Она никогда не могла думать о чем-то одном, а думала обо всем сразу: о Сереже, о роднике, о ветре, о море, о Георгии; о том, как странно она с ним познакомилась; о дочках Георгия, которых, казалось ей, она уже любила всей душой; о своей хибарке на берегу моря, в которой ее долго не прописывали, как не прописывали, впрочем, и других самовольщиков в других хибарках – по соседству, пока не было решено дать им адрес: Лермонтова, 25, берег моря. Дело в том, что в доме двадцать пять располагалось отделение милиции, а «берег моря» прилепили для ясности, чтобы не путать «шанхай» с властью. Так что у нее и сейчас в паспорте стоит такая прописка: «Лермонтова, 25, берег моря. Временно». У всех – «временно». Но, если разобраться, вся жизнь дело временное – чего же тужить?!

– Пора и оглядеться, – сказал Георгий. – Пошли посмотрим, что тут у нас слева, что справа?

– Пошли, – весело поддержала его Катя.

– Оп-ля! – приподнял он ее за руку. – Вперед!

Слева от палатки не оказалось ничего интересного: лес здесь скоро оборвался, и до самого горизонта протянулось широкое пустое пространство степного берега, мертвенно отсвечивающее на солнце намытыми прибоем пологими откосами и взгорками белой гальки, похожими издали на груды костей. Смотреть тут было нечего. Постояли, пощурились из-под руки на бьющее в глаза солнце и пошли в обратную сторону.

– Да, забрались мы с тобой на необитаемый остров, – принужденно улыбнувшись, сказала Катя, и по лицу ее скользнула тень тревоги.

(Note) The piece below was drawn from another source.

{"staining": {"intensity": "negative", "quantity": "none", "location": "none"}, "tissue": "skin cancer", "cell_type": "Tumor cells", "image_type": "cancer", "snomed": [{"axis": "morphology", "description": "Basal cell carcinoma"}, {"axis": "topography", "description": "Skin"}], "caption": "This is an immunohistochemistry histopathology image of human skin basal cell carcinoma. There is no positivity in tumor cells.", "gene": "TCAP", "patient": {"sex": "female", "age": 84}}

По другую сторону палатки когда-то кипела жизнь, еще недавно здешний берег был обитаем. Остовы лодок, чернеющие смоляными боками, разбитые вдрызг баркасы, ржавые лебедки, пустые соты бетонных чанов и даже заросшая травой узкоколейная железная дорога – все напоминало о прежней жизни, наполненной мощной осмысленной работой, все напоминало о растраченном богатстве.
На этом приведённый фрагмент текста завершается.